*** INPUT MATERIAL

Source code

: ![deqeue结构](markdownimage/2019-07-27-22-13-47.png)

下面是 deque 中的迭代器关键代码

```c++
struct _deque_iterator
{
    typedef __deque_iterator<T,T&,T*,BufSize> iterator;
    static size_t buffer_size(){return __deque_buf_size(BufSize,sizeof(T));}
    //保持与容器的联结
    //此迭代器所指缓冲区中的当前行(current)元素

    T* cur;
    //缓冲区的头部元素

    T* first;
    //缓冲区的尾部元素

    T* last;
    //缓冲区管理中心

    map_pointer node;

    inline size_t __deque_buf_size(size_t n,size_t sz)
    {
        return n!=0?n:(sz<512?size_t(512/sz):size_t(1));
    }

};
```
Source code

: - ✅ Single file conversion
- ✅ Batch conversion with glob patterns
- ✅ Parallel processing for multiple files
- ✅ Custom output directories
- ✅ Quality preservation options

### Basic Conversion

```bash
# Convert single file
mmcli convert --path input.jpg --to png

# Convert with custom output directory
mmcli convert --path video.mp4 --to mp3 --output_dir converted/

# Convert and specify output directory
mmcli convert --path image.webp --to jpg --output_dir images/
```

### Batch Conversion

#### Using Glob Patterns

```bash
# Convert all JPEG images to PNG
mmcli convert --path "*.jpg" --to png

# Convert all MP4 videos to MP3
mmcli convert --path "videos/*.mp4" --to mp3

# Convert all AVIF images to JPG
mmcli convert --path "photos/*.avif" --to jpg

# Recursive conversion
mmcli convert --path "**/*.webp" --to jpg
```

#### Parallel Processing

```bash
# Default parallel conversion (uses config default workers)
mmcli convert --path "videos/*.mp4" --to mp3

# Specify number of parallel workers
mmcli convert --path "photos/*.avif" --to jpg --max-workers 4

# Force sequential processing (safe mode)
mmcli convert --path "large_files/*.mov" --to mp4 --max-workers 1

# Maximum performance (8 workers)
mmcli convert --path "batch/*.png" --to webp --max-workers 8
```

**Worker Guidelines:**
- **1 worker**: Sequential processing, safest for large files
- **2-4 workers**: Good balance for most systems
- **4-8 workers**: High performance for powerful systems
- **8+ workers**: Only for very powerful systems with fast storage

******

(ABOUT THIS EXERCISE): Your task is to restate the material above word for word.

(WRITTEN SOLUTION):
Source code

: ![deqeue结构](markdownimage/2019-07-27-22-13-47.png)

下面是 deque 中的迭代器关键代码

```c++
struct _deque_iterator
{
    typedef __deque_iterator<T,T&,T*,BufSize> iterator;
    static size_t buffer_size(){return __deque_buf_size(BufSize,sizeof(T));}
    //保持与容器的联结
    //此迭代器所指缓冲区中的当前行(current)元素

    T* cur;
    //缓冲区的头部元素

    T* first;
    //缓冲区的尾部元素

    T* last;
    //缓冲区管理中心

    map_pointer node;

    inline size_t __deque_buf_size(size_t n,size_t sz)
    {
        return n!=0?n:(sz<512?size_t(512/sz):size_t(1));
    }

};
```
Source code

: - ✅ Single file conversion
- ✅ Batch conversion with glob patterns
- ✅ Parallel processing for multiple files
- ✅ Custom output directories
- ✅ Quality preservation options

### Basic Conversion

```bash
# Convert single file
mmcli convert --path input.jpg --to png

# Convert with custom output directory
mmcli convert --path video.mp4 --to mp3 --output_dir converted/

# Convert and specify output directory
mmcli convert --path image.webp --to jpg --output_dir images/
```

### Batch Conversion

#### Using Glob Patterns

```bash
# Convert all JPEG images to PNG
mmcli convert --path "*.jpg" --to png

# Convert all MP4 videos to MP3
mmcli convert --path "videos/*.mp4" --to mp3

# Convert all AVIF images to JPG
mmcli convert --path "photos/*.avif" --to jpg

# Recursive conversion
mmcli convert --path "**/*.webp" --to jpg
```

#### Parallel Processing

```bash
# Default parallel conversion (uses config default workers)
mmcli convert --path "videos/*.mp4" --to mp3

# Specify number of parallel workers
mmcli convert --path "photos/*.avif" --to jpg --max-workers 4

# Force sequential processing (safe mode)
mmcli convert --path "large_files/*.mov" --to mp4 --max-workers 1

# Maximum performance (8 workers)
mmcli convert --path "batch/*.png" --to webp --max-workers 8
```

**Worker Guidelines:**
- **1 worker**: Sequential processing, safest for large files
- **2-4 workers**: Good balance for most systems
- **4-8 workers**: High performance for powerful systems
- **8+ workers**: Only for very powerful systems with fast storage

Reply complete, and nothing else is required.